Comparison with earlier bounds shows that the PEP-derived rates uniformly improve or subsume those based on more restrictive conditions (e.g., strong convexity or classical PL for the smooth case) (Kong et al., 18 Nov 2024).

6. Applications and Canonical Examples

Numerous problems in machine learning and signal processing are known to satisfy the Proximal-PL condition:

$\ell_1$ -regularized least squares: $F(x) = \tfrac{1}{2}\|Ax-b\|^2 + \lambda\|x\|_1$ with $A$ of full rank
Logistic regression with $\ell_1$ penalty on compact sublevels
Dual of SVMs: quadratic growth and thus Proximal-PL in the dual space
Group-lasso, nuclear norm minimization, sparse group lasso under suitable data assumptions

In the weak convexity regime, Proximal-PL applies on restricted sublevels, enabling theory for algorithms with inexact or approximate proximal steps (Liao et al., 2023). In the min-max and distributionally robust setting, a Moreau-regularized primal (via proximal term) enables global PL-type inequalities and thus linear convergence in both objective and duality gaps (Guo et al., 2020).

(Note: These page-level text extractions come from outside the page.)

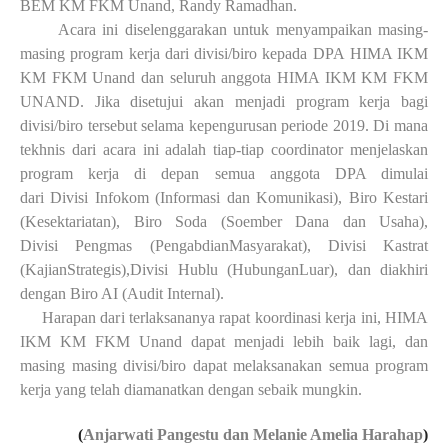
BEM
KM FKM Unand, Rand
y Ramadhan
.
Acara ini diselenggarakan untuk menyampaikan masing-
masing program kerja dari divisi/biro kepada DPA
HIMA IKM
KM FKM Unand
dan seluruh anggota HIMA IKM KM FKM
UNAND. Jika disetujui akan menjadi program kerja bagi
divisi/biro tersebut selama kepengurusan periode 2019. Di mana
tekhnis dari acara ini adalah tiap-tiap coordinator menjelaskan
program kerja di depan semua anggota DPA dimulai
dari
D
ivisi
I
nfokom (Informasi dan Komunikasi),
B
iro
K
estari
(
K
esektariatan),
B
iro
S
oda (S
oe
mber Dana dan Usaha),
D
ivisi
P
engmas (PengabdianMasyarakat),
D
ivisi
K
astrat
(KajianStrategis),
D
ivisi
H
ublu (HubunganLuar), dan diakhiri
dengan
Biro
AI (Audit Internal).
Harapan dar
i
terlaksananya rapat koordinasi kerja ini, HIMA
IKM KM FKM Unand dapat menjadi lebih baik lagi, dan
masing masing divisi/biro dapat melaksanakan semua program
kerja yang telah diamanatkan dengan sebaik mungkin.
(
Anjarwati Pangestu dan Melanie Amelia Harahap
)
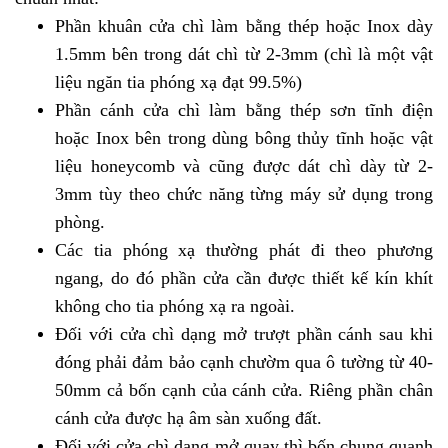
Phần khuân cửa chì làm bằng thép hoặc Inox dày
1.5mm bên trong dát chì từ 2-3mm (chì là một vật
liệu ngăn tia phóng xạ đạt 99.5%)
Phần cánh cửa chì làm bằng thép sơn tĩnh điện
hoặc Inox bên trong dùng bông thủy tĩnh hoặc vật
liệu honeycomb và cũng được dát chì dày từ 2-
3mm tùy theo chức năng từng máy sử dụng trong
phòng.
Các tia phóng xạ thường phát đi theo phương
ngang, do đó phần cửa cần được thiết kế kín khít
không cho tia phóng xạ ra ngoài.
Đối với cửa chì dạng mở trượt phần cánh sau khi
đóng phải đảm bảo cạnh chườm qua ô tường từ 40-
50mm cả bốn cạnh của cánh cửa. Riêng phần chân
cánh cửa được hạ âm sàn xuống đất.
Đối với cửa chì dạng mở quay thì bốn chung quanh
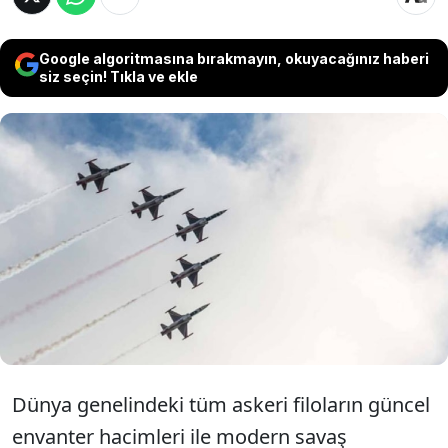
Google algoritmasına bırakmayın, okuyacağınız haberi
siz seçin! Tıkla ve ekle
Küresel askeri analiz kuruluşu Global
Firepower, ülkelerin savaş uçağı, helikopter
ve lojistik hava araçlarını kapsayan 2026 yılı
askeri hava gücü raporunu resmen
yayımladı.
Dünya genelindeki tüm askeri filoların güncel
envanter hacimleri ile modern savaş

7. Extensions: Beyond Deterministic Convexity and Robustness to Noise

The Proximal-PL framework extends to settings with:

Weakly convex objectives (not globally convex), via subdifferential-based or error-bound Proximal-PL (restricted to sublevels) (Liao et al., 2023)
Online/stochastic settings with unbiased and even sub-Weibull gradient noise, where Proximal-PL ensures linear decay up to a bias term determined by the noise (Kim et al., 2021)
Nonconvex–strongly-concave min-max, by moving to a Moreau-regularized primal and establishing a PL inequality on that regularized function (Guo et al., 2020)

A plausible implication is that the Proximal-PL condition, in its various forms, provides a unifying thread for establishing linear convergence of first-order algorithms in composite, stochastic, online, weakly convex, and saddle-point optimization. Its computable and verifiable character is particularly advantageous for nonsmooth or structured regularized problems where standard smooth analysis fails.